Effets sur la descendance
Le risque de malformations congénitales chez les nouveau-nés de mères traitées par des antiépileptiques pendant la grossesse est d’environ 2 à 6 %, contre 1 à 2 % pour la population générale. Le risque varie en fonction du type de médicament, de la dose et du nombre de médicaments administrés (les risques sont plus élevés en cas de polythérapie qu’en cas de monothérapie).10
Le valproate est associé au risque le plus élevé : dans une étude récente, le taux de malformations chez les nouveau-nés exposés au valproate pendant la gestation était de 5,6 % avec des doses maternelles ˂700 mg/jour, de 10,4 % avec des doses comprises entre 700 et 1 500 mg/jour et de 24,2 % avec des doses ≥1 500 mg/jour11. L’exposition prénatale à de fortes doses de valproate augmente également le risque de déficits cognitifs postnatals.12
La meilleure stratégie pour minimiser ces effets indésirables consiste à optimiser le traitement antiépileptique avant la grossesse. Des modifications drastiques du traitement pendant la grossesse ne sont pas indiquées et pourraient entraîner des risques sérieux tant pour la mère que pour le fœtus.10
Marques conclusives
La liste des effets indésirables discutés dans les sections précédentes n’est pas exhaustive et des informations plus détaillées peuvent être trouvées dans des revues récentes2,6,10 et dans les fiches techniques de chaque médicament.
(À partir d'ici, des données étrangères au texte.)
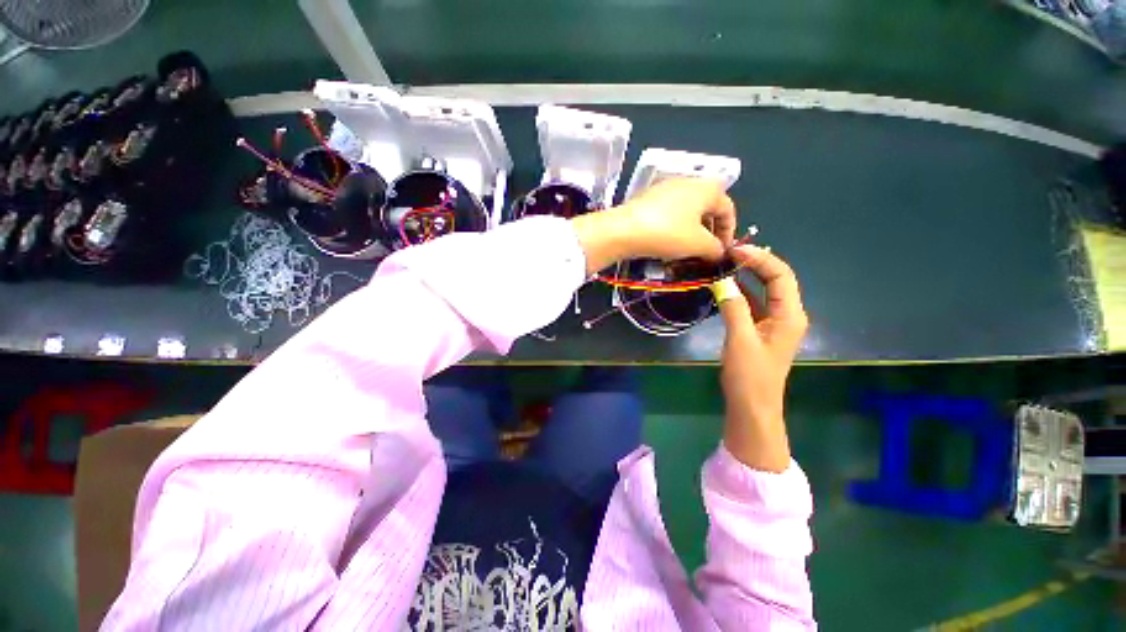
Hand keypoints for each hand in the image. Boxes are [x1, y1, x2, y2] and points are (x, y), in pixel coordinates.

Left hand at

L’objectif du traitement antiépileptique est d’obtenir un contrôle complet des crises en l’absence d’effets indésirables ayant un impact négatif sur la qualité de vie. Il existe actuellement plus de 25 médicaments sur le marché pour le traitement de l’épilepsie, dont beaucoup ont une efficacité similaire mais diffèrent par leur profil de tolérance.13 Le traitement optimal consiste à adapter le choix du médicament et sa posologie aux caractéristiques de chaque patient. L’évaluation régulière et minutieuse de la réponse clinique, la surveillance des taux plasmatiques de médicaments, le cas échéant, et l’utilisation d’instruments standardisés pour identifier les effets indésirables sont des éléments importants d’une approche rationnelle de l’identification précoce de la toxicité des médicaments et de la mise en œuvre d’interventions correctives appropriées.